READING TEXT
==*==

The staurogyne repens (which weren't in the pictures) seem fine, but they appear to get uprooted surprisingly easily sometimes, but I think they're grasping onto the substrate better now.


----------



## Mr. Bean (Jul 10, 2016)

Those more experienced than I may disagree, but I planted a field of dwarf hair grass six weeks ago, but put root tabs every 4-5 inches (NilocG clay with macros) and no micro ferts in the water column at all for a month and they spread pretty quickly. LIke someone else mentioned earlier...I don't see a problem, at least with the pics you provided. I would note as well that your substrate is pretty hefty for these tiny root systems to get traction in.


----------



## Aenglaan (Apr 29, 2016)

Mr. Bean said:


> Those more experienced than I may disagree, but I planted a field of dwarf hair grass six weeks ago, but put root tabs every 4-5 inches (NilocG clay with macros) and no micro ferts in the water column at all for a month and they spread pretty quickly. LIke someone else mentioned earlier...I don't see a problem, at least with the pics you provided. I would note as well that your substrate is pretty hefty for these tiny root systems to get traction in.


Yeah, I had aqua soild with 1mm grain size, but I returned it after thinking that I didn't need it.

Does anyone think that adding 1mm grain size to the substrate would be helpful?


----------



## Mr. Bean (Jul 10, 2016)

I think it would be beneficial for any rooted plants...to include hair grass.


----------

==*==

EXTRACTED MATERIAL
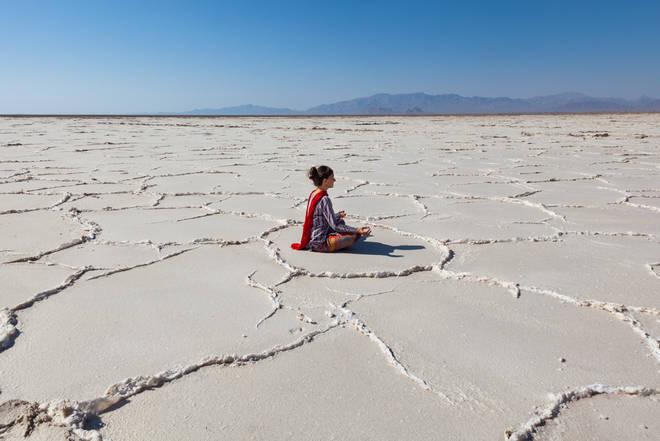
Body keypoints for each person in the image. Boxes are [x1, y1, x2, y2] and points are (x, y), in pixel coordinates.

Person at [291, 166, 371, 252]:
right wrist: (357, 230)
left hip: (312, 235)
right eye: (332, 178)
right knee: (355, 236)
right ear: (325, 181)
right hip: (319, 242)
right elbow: (335, 226)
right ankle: (327, 244)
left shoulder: (314, 193)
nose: (334, 180)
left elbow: (320, 217)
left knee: (340, 221)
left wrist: (337, 215)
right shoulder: (324, 199)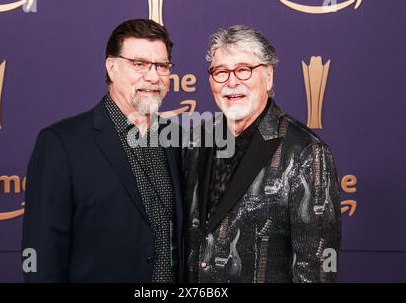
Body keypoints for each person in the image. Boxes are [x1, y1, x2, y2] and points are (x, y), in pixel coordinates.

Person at [22, 19, 183, 282]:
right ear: (111, 67)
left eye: (162, 66)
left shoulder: (178, 139)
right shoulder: (61, 143)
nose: (153, 76)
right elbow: (42, 252)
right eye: (139, 64)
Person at [183, 25, 341, 283]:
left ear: (268, 77)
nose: (232, 82)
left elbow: (318, 269)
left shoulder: (307, 151)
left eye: (244, 70)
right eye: (221, 72)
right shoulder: (195, 141)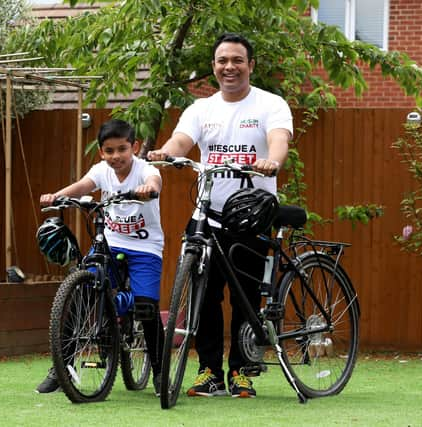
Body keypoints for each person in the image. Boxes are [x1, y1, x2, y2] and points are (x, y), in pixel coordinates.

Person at [147, 33, 293, 399]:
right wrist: (166, 152)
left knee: (244, 295)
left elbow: (279, 139)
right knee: (204, 295)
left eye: (237, 60)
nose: (229, 67)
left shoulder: (270, 104)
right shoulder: (201, 109)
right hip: (209, 214)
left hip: (251, 215)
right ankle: (209, 370)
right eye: (222, 61)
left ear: (250, 65)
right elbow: (181, 141)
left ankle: (242, 372)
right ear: (214, 66)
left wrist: (271, 161)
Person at [36, 118, 165, 396]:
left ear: (135, 147)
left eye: (122, 149)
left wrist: (148, 189)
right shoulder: (101, 171)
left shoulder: (146, 170)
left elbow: (153, 182)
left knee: (146, 307)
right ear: (101, 152)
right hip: (110, 242)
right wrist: (57, 196)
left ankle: (160, 371)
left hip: (145, 248)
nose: (116, 156)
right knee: (81, 290)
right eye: (109, 151)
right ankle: (62, 367)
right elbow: (83, 186)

==*==

Copy the section of the aquarium plant forum thread starting at "Does anyone think" and ending at "include hair grass.", word for word.

Does anyone think that adding 1mm grain size to the substrate would be helpful?


----------



## Mr. Bean (Jul 10, 2016)

I think it would be beneficial for any rooted plants...to include hair grass.